Deskripsi Pekerjaan
Are you obsessed with high-availability, scalability, and system resilience? Nexus Cloud Systems is looking for a Senior Site Reliability Engineer to join our core infrastructure team. In this role, you will bridge the gap between software engineering and systems operations, ensuring our global platforms remain performant and bulletproof.
You will work on cutting-edge cloud-native technologies, driving our transition toward automated infrastructure and self-healing systems. If you thrive in complex distributed environments, we want to hear from you.
Tanggung Jawab
- Architect, implement, and maintain highly available and scalable cloud infrastructure on AWS/GCP.

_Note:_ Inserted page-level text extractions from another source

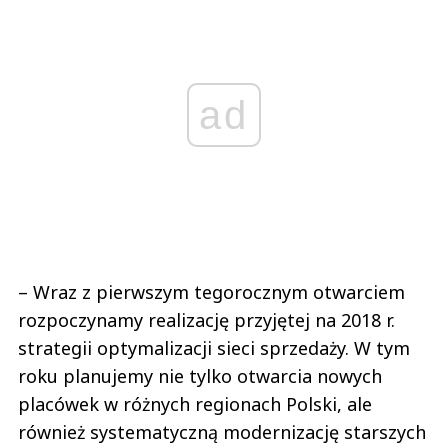
ad
– Wraz z pierwszym tegorocznym otwarciem
rozpoczynamy realizację przyjętej na 2018 r.
strategii optymalizacji sieci sprzedaży. W tym
roku planujemy nie tylko otwarcia nowych
placówek w różnych regionach Polski, ale
również systematyczną modernizację starszych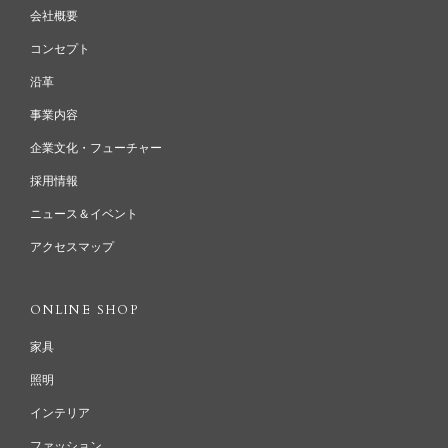
会社概要
コンセプト
沿革
事業内容
企業文化・フューチャー
採用情報
ニュース＆イベント
アクセスマップ
ONLINE SHOP
家具
照明
インテリア
ファッション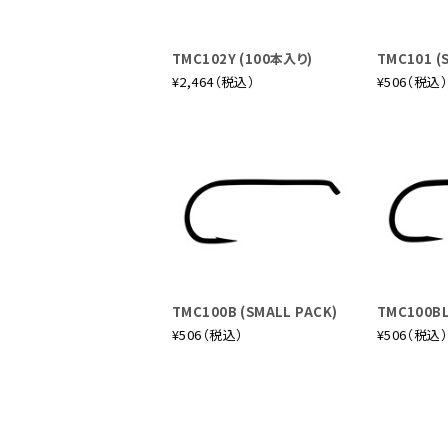
TMC102Y (100本入り)
TMC101 (
¥2,464（税込）
¥506（税込
TMC100B (SMALL PACK)
TMC100BL
¥506（税込）
¥506（税込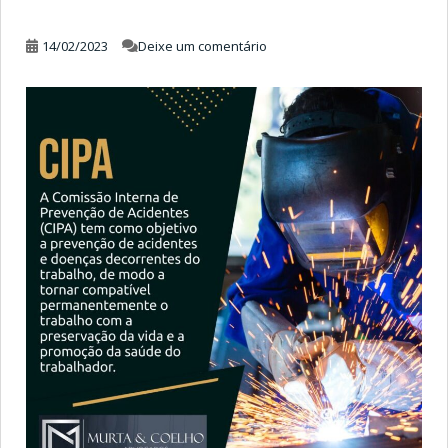
14/02/2023
Deixe um comentário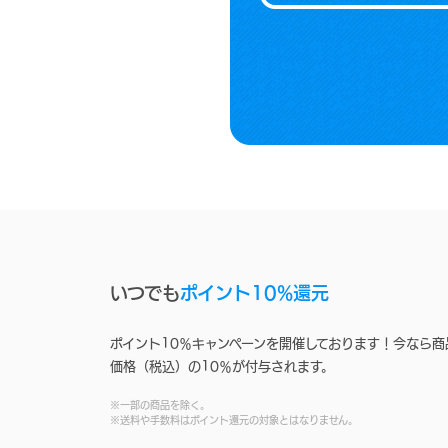
いつでも
ポイント10%還元
ポイント10％キャンペーンを開催しております！今なら商
価格（税込）の10％が付与されます。
※一部の商品を除く。
※送料や手数料はポイント還元の対象とはなりません。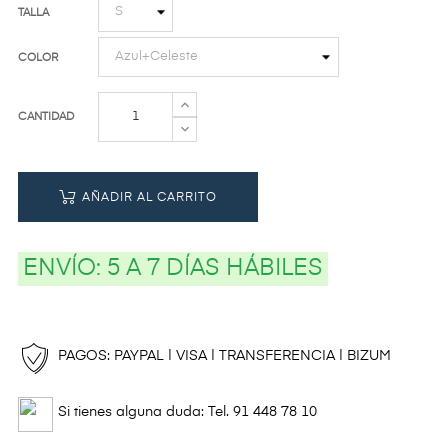
TALLA
COLOR
CANTIDAD
AÑADIR AL CARRITO
ENVÍO:
5 A 7 DÍAS HÁBILES
PAGOS: PAYPAL | VISA | TRANSFERENCIA | BIZUM
Si tienes alguna duda: Tel. 91 448 78 10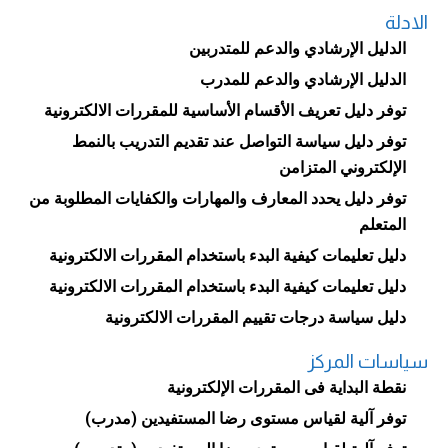
الادلة
الدليل الإرشادي والدعم للمتدربين
الدليل الإرشادي والدعم للمدرب
توفر دليل تعريف الأقسام الأساسية للمقررات الالكترونية
توفر دليل سياسة التواصل عند تقديم التدريب بالنمط
الإلكتروني المتزامن
توفر دليل يحدد المعارف والمهارات والكفايات المطلوبة من
المتعلم
دليل تعليمات كيفية البدء باستخدام المقررات الالكترونية
دليل تعليمات كيفية البدء باستخدام المقررات الالكترونية
دليل سياسة درجات تقييم المقررات الالكترونية
سياسات المركز
نقطة البداية فى المقررات الإلكترونية
توفر آلية لقياس مستوى رضا المستفيدين (مدرب)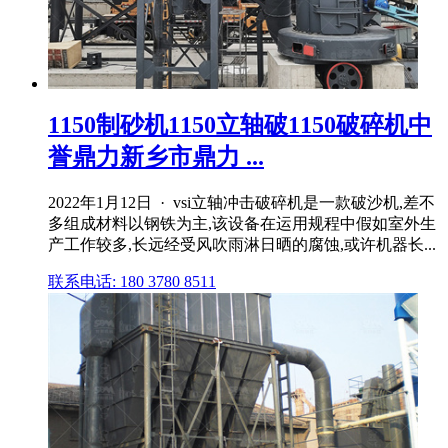
1150制砂机1150立轴破1150破碎机中
誉鼎力新乡市鼎力 ...
2022年1月12日 · vsi立轴冲击破碎机是一款破沙机,差不
多组成材料以钢铁为主,该设备在运用规程中假如室外生
产工作较多,长远经受风吹雨淋日晒的腐蚀,或许机器长...
联系电话: 180 3780 8511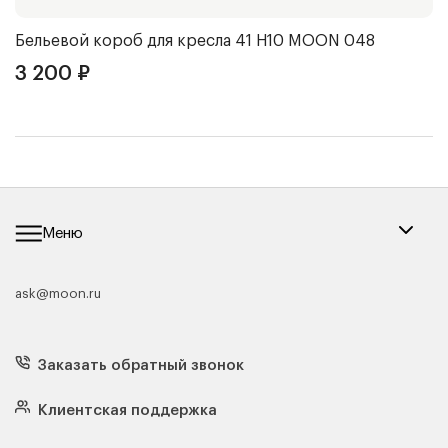
Бельевой короб для кресла 41 Н10
MOON 048
Ч
3 200
₽
3
Меню
ask@moon.ru
Каталог мебели
Диваны
Кресла
Заказать обратный звонок
Матрасы
Кровати
Подушки
Клиентская поддержка
Чехлы и наматрасники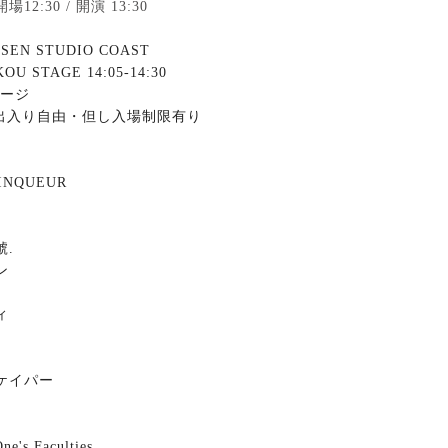
開場12:30 / 開演 13:30
SEN STUDIO COAST
OU STAGE 14:05-14:30
ージ
出入り自由・但し入場制限有り
AINQUEUR
號
.
ン
ィ
ケイパー
ne's Faculties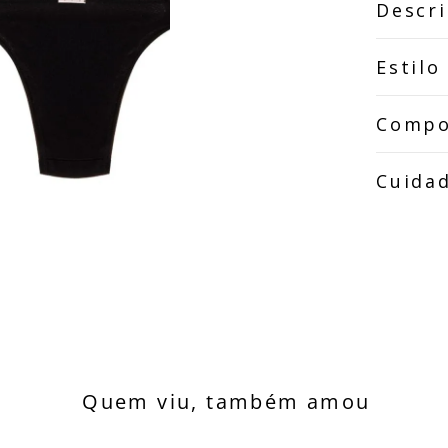
Descr
Estilo
Compo
Cuida
Quem viu, também amou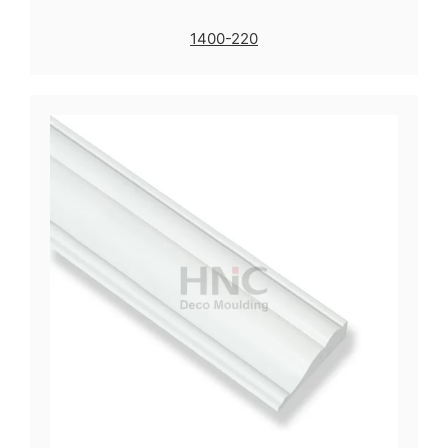
1400-220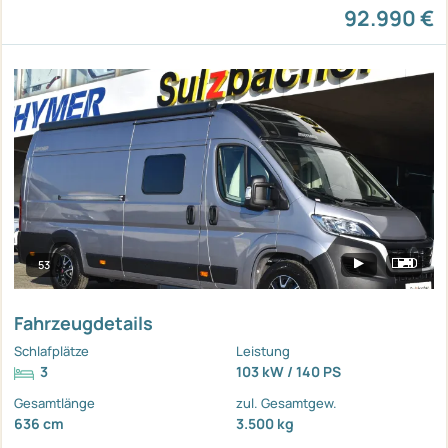
92.990 €
53
Fahrzeugdetails
Schlafplätze
Leistung
3
103 kW / 140 PS
Gesamtlänge
zul. Gesamtgew.
636 cm
3.500 kg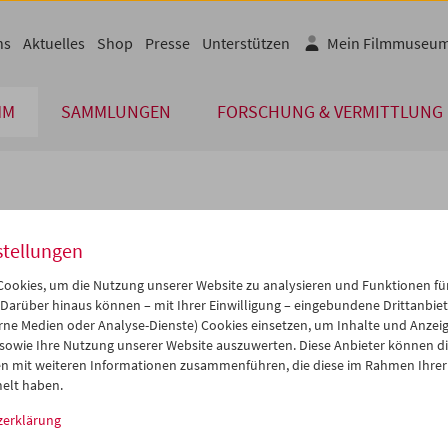
ns
Aktuelles
Shop
Presse
Unterstützen
Mein Filmmuseu
MM
SAMMLUNGEN
FORSCHUNG & VERMITTLUNG
lplan
stellungen
Nov 2014
iCalender
>
>>
ookies, um die Nutzung unserer Website zu analysieren und Funktionen für
Programmheft-PDF
i
Mi
Do
Fr
Sa
So
 Darüber hinaus können – mit Ihrer Einwilligung – eingebundene Drittanbieter
rne Medien oder Analyse-Dienste) Cookies einsetzen, um Inhalte und Anzei
8
29
30
31
01
02
 sowie Ihre Nutzung unserer Website auszuwerten. Diese Anbieter können di
English language or subtitl
4
05
06
07
08
09
n mit weiteren Informationen zusammenführen, die diese im Rahmen Ihrer
elt haben.
1
12
13
14
15
16
zerklärung
8
19
20
21
22
23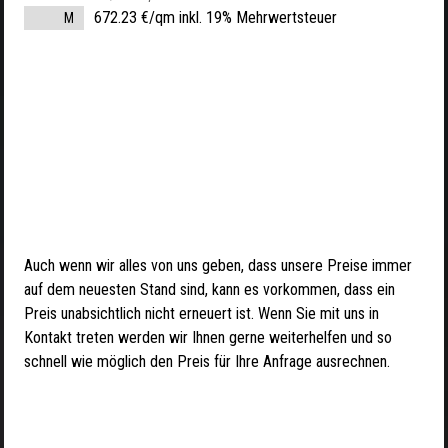
672.23 €/qm inkl. 19% Mehrwertsteuer
M
Auch wenn wir alles von uns geben, dass unsere Preise immer
auf dem neuesten Stand sind, kann es vorkommen, dass ein
Preis unabsichtlich nicht erneuert ist. Wenn Sie mit uns in
Kontakt treten werden wir Ihnen gerne weiterhelfen und so
schnell wie möglich den Preis für Ihre Anfrage ausrechnen.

- Develop and maintain CI/CD pipelines to streamline deployment velocity and reliability.
- Lead incident response protocols and perform post-mortem analysis to identify root causes.
- Implement Infrastructure as Code (IaC) using Terraform and Ansible to ensure configuration consistency.
- Optimize system performance and resource utilization to manage cloud infrastructure costs effectively.
- Design robust monitoring, alerting, and logging solutions to gain deep visibility into production systems.
- Collaborate with cross-functional development teams to enforce reliability best practices throughout the SDLC.
Kualifikasi
- 5+ years of experience in SRE, DevOps, or large-scale Systems Engineering roles.
- Expertise in cloud orchestration (AWS, GCP, or Azure) and Kubernetes.
- Strong proficiency in scripting and automation (Python, Go, or Bash).
- Deep understanding of IaC tools such as Terraform, CloudFormation, or Pulumi.
- Experience with observability platforms like Prometheus, Grafana, Datadog, or ELK Stack.
- Proven track record of managing high-traffic production environments with 99.99% uptime requirements.
- Excellent communication skills with the ability to lead technical initiatives and mentor junior engineers.